Introduction

The purpose of this guide is to instruct the user in some advanced concepts within the CAS-Metadata project, including the ramifications of metadata extraction with regard to repository search, type, checking, etc, and the use of mime-type detection. For basic topics, including the basics of metadata, how to write metadata extractors, and explanations of existing metadata extractors, see our Basic Guide. In the rest of this guide, we will cover the following topics:

Planning Metadata for Search

As discussed in the Basic Guide, one of the primary uses of metadata is search. When you consider search, remember that neither the CAS-Metadata container nor the CAS-Filemgr are cognizant over how people will search your data - you are.

We recommend developing a data dictionary as a "best practice." The IBM Dictionary of Computing describes a data dictionary as a "centralized repository of information about data such as meaning, relationships to other data, origin, usage, and format." This is a highly-related concept to ontology.

The attributes of and relationships between products in your system will not only help you to develop appropriate product types but also the metadata you will need to extract from products to establish both these attributes and relationships.

In the next subsections, we will discuss specific aspects of metadata extraction that impact downstream search.

Missing Elements

Because metadata extraction is a separate activity from extraction (as discussed in the Basic Guide), it is possible that there is a miss-match between the metadata elements extracted by an extractor and the metadata elements that the CAS-Filemgr associated with a product type. CAS-Filemgr, therefore, only ingests the intersection of the metadata extracted from the product and the metadata associated with the product in CAS-Filemgr configuration. This means that missing elements are possible.

String-based Comparison

Metadata values are stored as strings in CAS-Metadata. While there are a number of good reasons for this, it is a design point that has a number of important ramifications for search. Specifically, all metadata elements should be comparable.
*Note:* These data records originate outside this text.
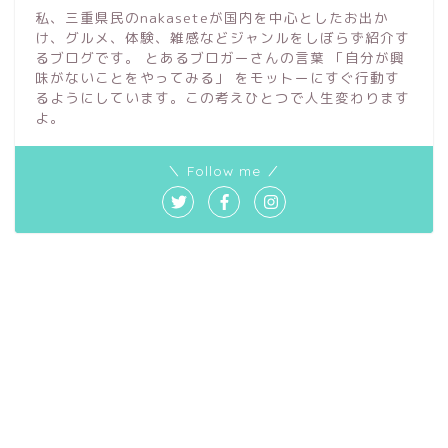
私、三重県民のnakaseteが国内を中心としたお出か
け、グルメ、体験、雑感などジャンルをしぼらず紹介す
るブログです。 とあるブロガーさんの言葉 「自分が興
味がないことをやってみる」 をモットーにすぐ行動す
るようにしています。この考えひとつで人生変わります
よ。
＼ Follow me ／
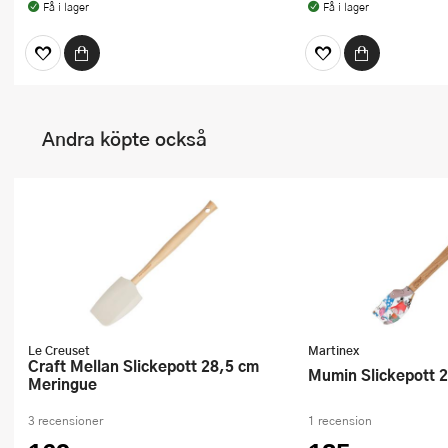
Få i lager
Få i lager
Andra köpte också
Le Creuset
Martinex
Craft Mellan Slickepott 28,5 cm
Mumin Slickepott 
Meringue
3 recensioner
1 recension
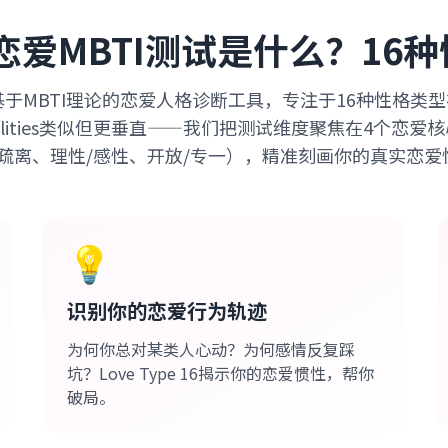
e 16恋爱MBTI测试是什么？1
 16是基于MBTI理论的恋爱人格诊断工具，专注于16种性格
onalities类似但更垂直——我们把测试维度聚焦在4个恋
/疏离、理性/感性、开放/专一），精准刻画你的真实恋爱
💡
识别你的恋爱行为轨迹
为何你总对某类人心动？为何感情反复踩
坑？Love Type 16揭示你的恋爱惯性，帮你
破局。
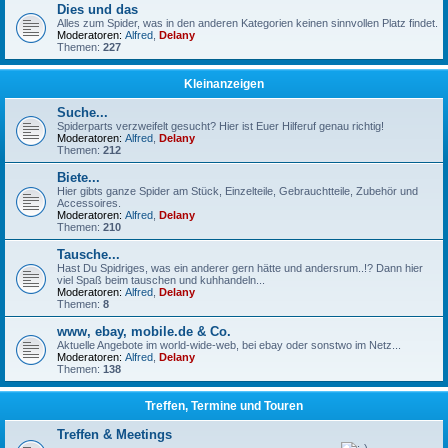
Dies und das
Alles zum Spider, was in den anderen Kategorien keinen sinnvollen Platz findet.
Moderatoren:
Alfred
,
Delany
Themen:
227
Kleinanzeigen
Suche...
Spiderparts verzweifelt gesucht? Hier ist Euer Hilferuf genau richtig!
Moderatoren:
Alfred
,
Delany
Themen:
212
Biete...
Hier gibts ganze Spider am Stück, Einzelteile, Gebrauchtteile, Zubehör und
Accessoires.
Moderatoren:
Alfred
,
Delany
Themen:
210
Tausche...
Hast Du Spidriges, was ein anderer gern hätte und andersrum..!? Dann hier
viel Spaß beim tauschen und kuhhandeln...
Moderatoren:
Alfred
,
Delany
Themen:
8
www, ebay, mobile.de & Co.
Aktuelle Angebote im world-wide-web, bei ebay oder sonstwo im Netz...
Moderatoren:
Alfred
,
Delany
Themen:
138
Treffen, Termine und Touren
Treffen & Meetings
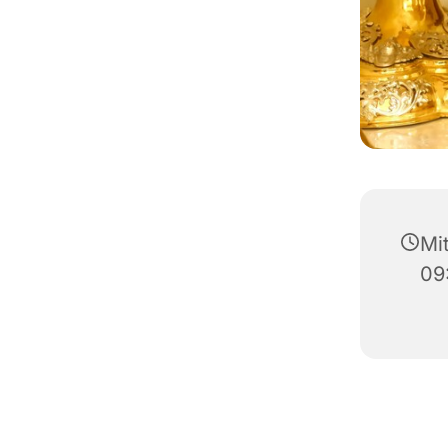
Mi
09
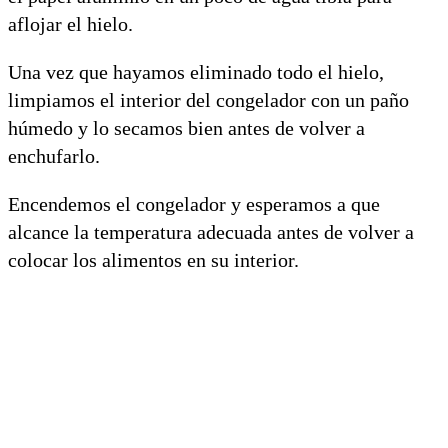
aflojar el hielo.
Una vez que hayamos eliminado todo el hielo,
limpiamos el interior del congelador con un paño
húmedo y lo secamos bien antes de volver a
enchufarlo.
Encendemos el congelador y esperamos a que
alcance la temperatura adecuada antes de volver a
colocar los alimentos en su interior.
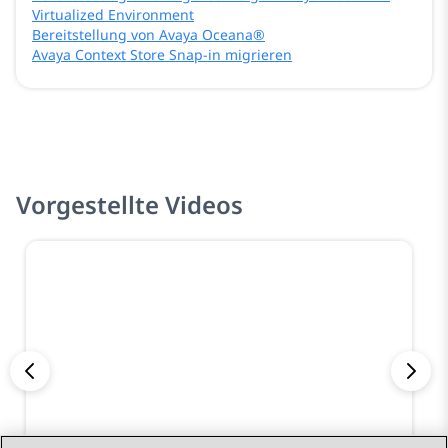
Virtualized Environment
Bereitstellung von Avaya Oceana®
Avaya Context Store Snap-in migrieren
Vorgestellte Videos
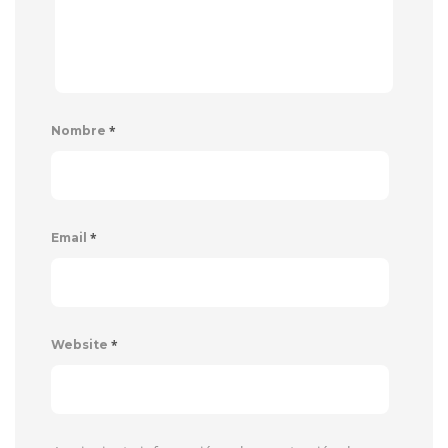
*
Nombre
*
Email
*
Website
Of course strings are comparable, but without some forethought, a string-based comparison can act differently than would a type-based comparison.

This is where standards come into play. For various types, there are standard string-based representations that ensure comparisons that behave identically to how a type-based comparison would work. There is currently no plan to enforce these standards (and, depending on the particular type, the application domain, etc., there might be multiple competing standards - e.g., TAI vs. UTC formatted Time strings).

Some example string representation standards by type:

Date-Time

With time, consistency is key. There are multiple formats, such as Julian Day Numbers, or UTC. Additionally, there are different time standards such as UTC, local time, and TAI. One also needs to be aware of leap second observance and local time conventions such as daylight savings time, depending on representation and standard selection.

Additionally, it is important to remember that inter-product consistency can be just as important as intra-product consistency because there are many downstream use cases of the search features of CAS-Filemgr and other CAS components that involve cross-product comparisons.

Integers

Integers can be easily represented as comparable strings, but you must remember to pad correctly. The string "1" is greater than "01234", but "0001" is less than "01234."

Like Date-Time, appropriate numerical representation is the responsibility of the metadata extractor, though we have built some additionally support for representational transformations during the ingest process of the CAS-Filemgr.

More on Padding..

Floating Point Numbers

The most prevalent of Floating point representations is IEEE 754-2008. This is a convenient representation because, amongst other reasons, it is the representation that Java uses so if you use Java to develop an extractor, you can use the floatToIntBits(float value) method of the Float class. Remember that, like Integers, you will need padding.

Blobs, URLs, and Character Sets

Remember that text encoding is important. Depending on the catalog extension point used by the CAS-Filemgr, metadata values might not be formatting correctly for storage. For example, if a metadata object containing a blob of text is ingested into a CAS-Filemgr instance that is configured to run with a DataStore extension backed by an Oracle DBMS, then UTF8 encoding is important.

Planning Metadata for Provenance

Coming Soon...

MIME-type Detection

Coming Soon...

Conclusion

This is intended to a living document discussing advanced topics within the CAS-Metadata project, though it is not comprehensive. In our Basic Guide, we cover more topics regarding basic topics within CAS-Metadata.